* _Excerpted passage_
(begin)
Epistemologies of Equilibrium Must Fall: Thinking beyond the many turns in Anthropology

This entry is part 13 of 20 in the Decolonizing Anthropology series.

By Nokuthula Hlabangane

“Modernity will never again, up to the present, ask existentially or philosophically for the right to dominate the periphery. Rather, the right to domination will be imposed as the nature of things and will underpin all modern philosophy.” (emphasis in original; Dussel, 2014: 32-33)

To divorce anthropology from the overall project of modernity would be disingenuous. Anthropology is an integral part of the arsenal that effected the us/them hierarchical dichotomy, the negative repercussions of which continue to haunt the geo-politics of our time. There is thus no question as to the need to decolonise the discipline. The question remains whether it is at all possible to decolonise the discipline, which some argue is more mired in coloniality than not. Exceptionalising anthropology as the unique colonising force in the human sciences misses the point. The sight of the colonising project of the human sciences, and the sciences in general, should not be lost even as we count the tally of the destruction that anthropology singularly wrought.  To be sure, we, in Africa who purport an Africanist, decolonial outlook, are viscerally aware of this destruction. We, who were trained in the discipline learnt, along the way, to come to it with gaping wounds, understanding fully well our untenable position as participants in a discipline that continues to cause so much pain, mainly because of its inability to engage in deep introspection. Our perhaps unrealistic hope is that we are awakened from the complicit role that we inevitably play by standing by its prescripts.

The many turns that the discipline boasts of in a quest to rid itself of its unpalatable legacy further deepen the damage. While the godfathers of the discipline strain to sell yet another turn to account for the existence of the discipline, they (thankfully) remain outside the fold of those we regard as our ancestors! For, “[h]enceforth, the colonized know that they have an advantage over [the colonizers]. They know that their temporary, [sic] “masters” are lying. Therefore, that their masters are weak.” (Cesaire, 1955[1972]). Calls led by students that started in South Africa to decolonise the University are a resounding signal that the colonial matrix of power in which the University apparatus is an integral part can no longer afford to exist as the nature of things (Dussel, 2014: 32-33). Instead, moving away from the reformist, incrementalist, dumbing down principles which are the mainstay of the neo-liberal regime, they are calling for the very fundamentals of the university to fall, in effect declaring that modernity has to account for its right to dominate. “…from the depths of slavery, [they] set themselves up as judges” (of a dying civilisation) (Cesaire 1955 [1972]. They are no longer satisfied with settling for the question: what is colonialism. They ask: what fundamentally is colonialism? (ibid) and show the liberating potency of asking the right questions.

In my decoloinal sojourns I was introduced to the concept; “to anthropologise” which, as you might agree, sounds ominous. I thought hard about what it actually meant for the work that I do, bearing in mind all the time the truism that the colonising potential of anthropology is always in spite of the best intentions of the individual. While personally, we could be of either good or bad faith, this is entirely irrelevant to the objective social implications of the work we do as watchdogs of colonialism (Cesaire: 1955[1972]: 12). I make a distinction between colonialism and coloniality (Grosfoguel, 2007, Maldonado-Torres, 2007, Mignolo, 2007). I argue that the “scientific mill” is the conduit that keeps coloniality alive. It is a strategic lever of power that needs to be unmasked.
(end)
* _Dataset section_
(begin)
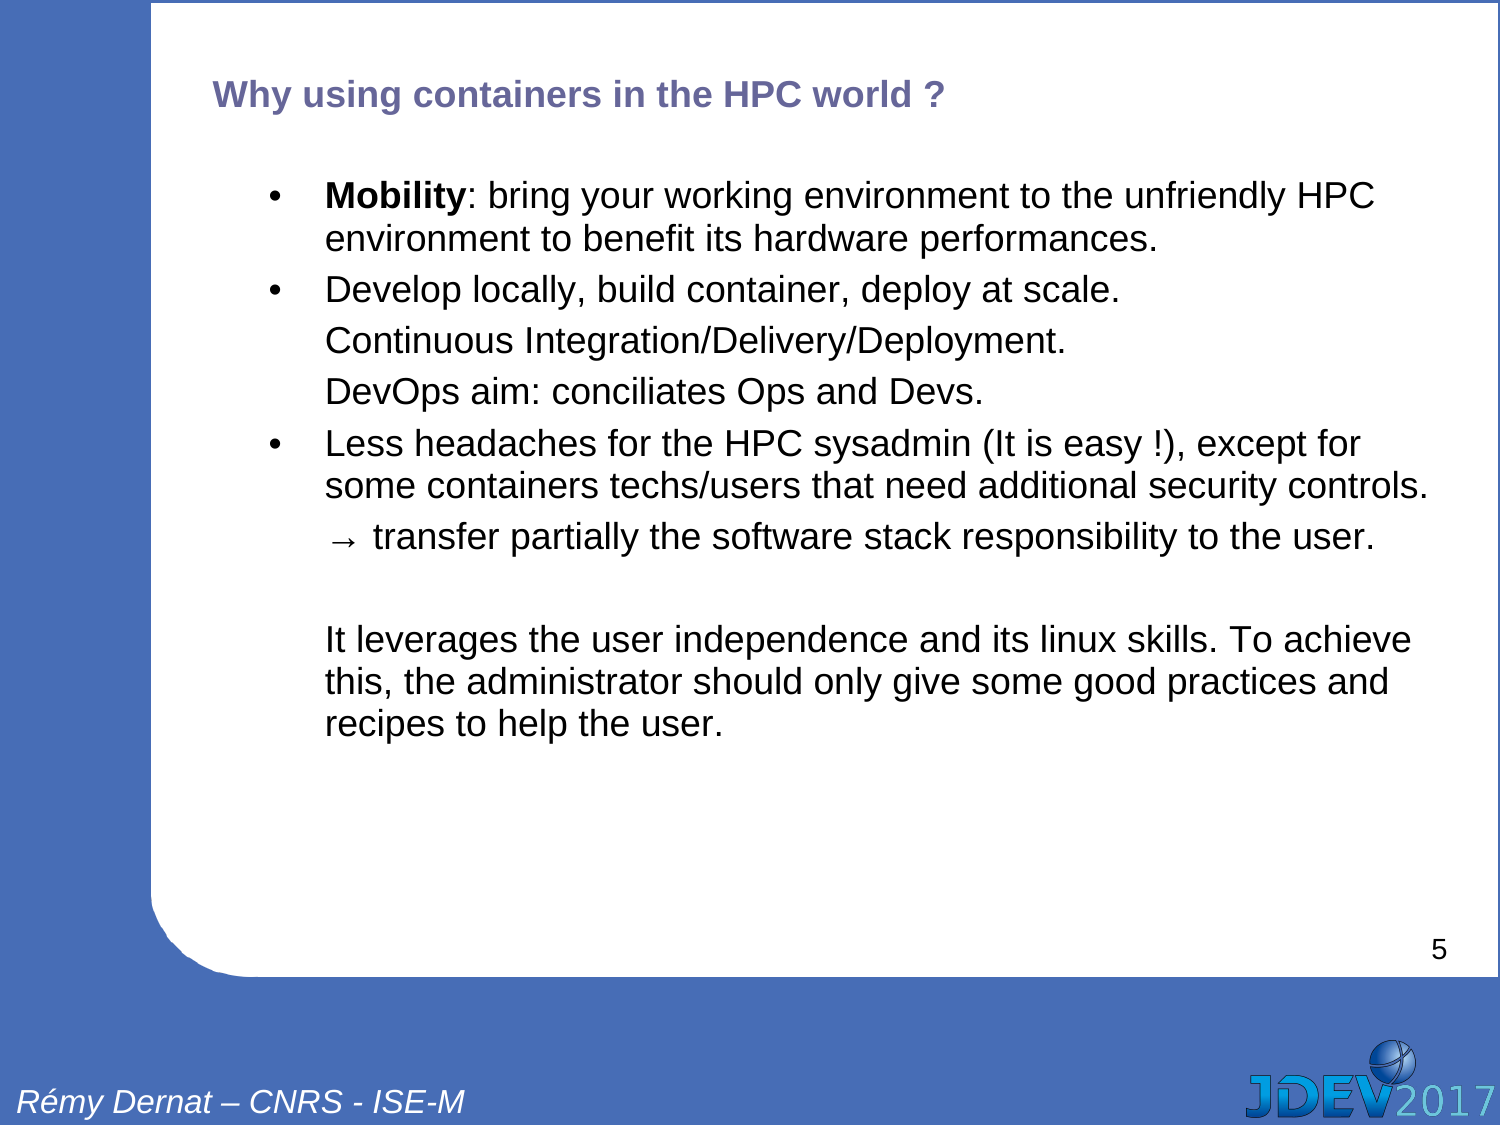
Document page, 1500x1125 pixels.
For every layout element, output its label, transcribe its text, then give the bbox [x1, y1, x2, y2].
(end)
* _Given task 1_
Decide whether each statement agrees with the essay on decolonizing anthropology, answering yes or no and quoting the deciding words: (a) Anthropology should be treated as the unique colonizing force among the human sciences. (b) The student-led calls to decolonize the University started in South Africa. (c) The author treats colonialism and coloniality as one concept.
* _Given task 2_
List every author the essay on decolonizing anthropology cites in its parenthetical references.

* _Task result 1_
(a) No: "Exceptionalising anthropology as the unique colonising force in the human sciences misses the point."
(b) Yes: "Calls led by students that started in South Africa to decolonise the University"
(c) No: "I make a distinction between colonialism and coloniality"

* _Task result 2_
Dussel
Cesaire
Grosfoguel
Maldonado-Torres
Mignolo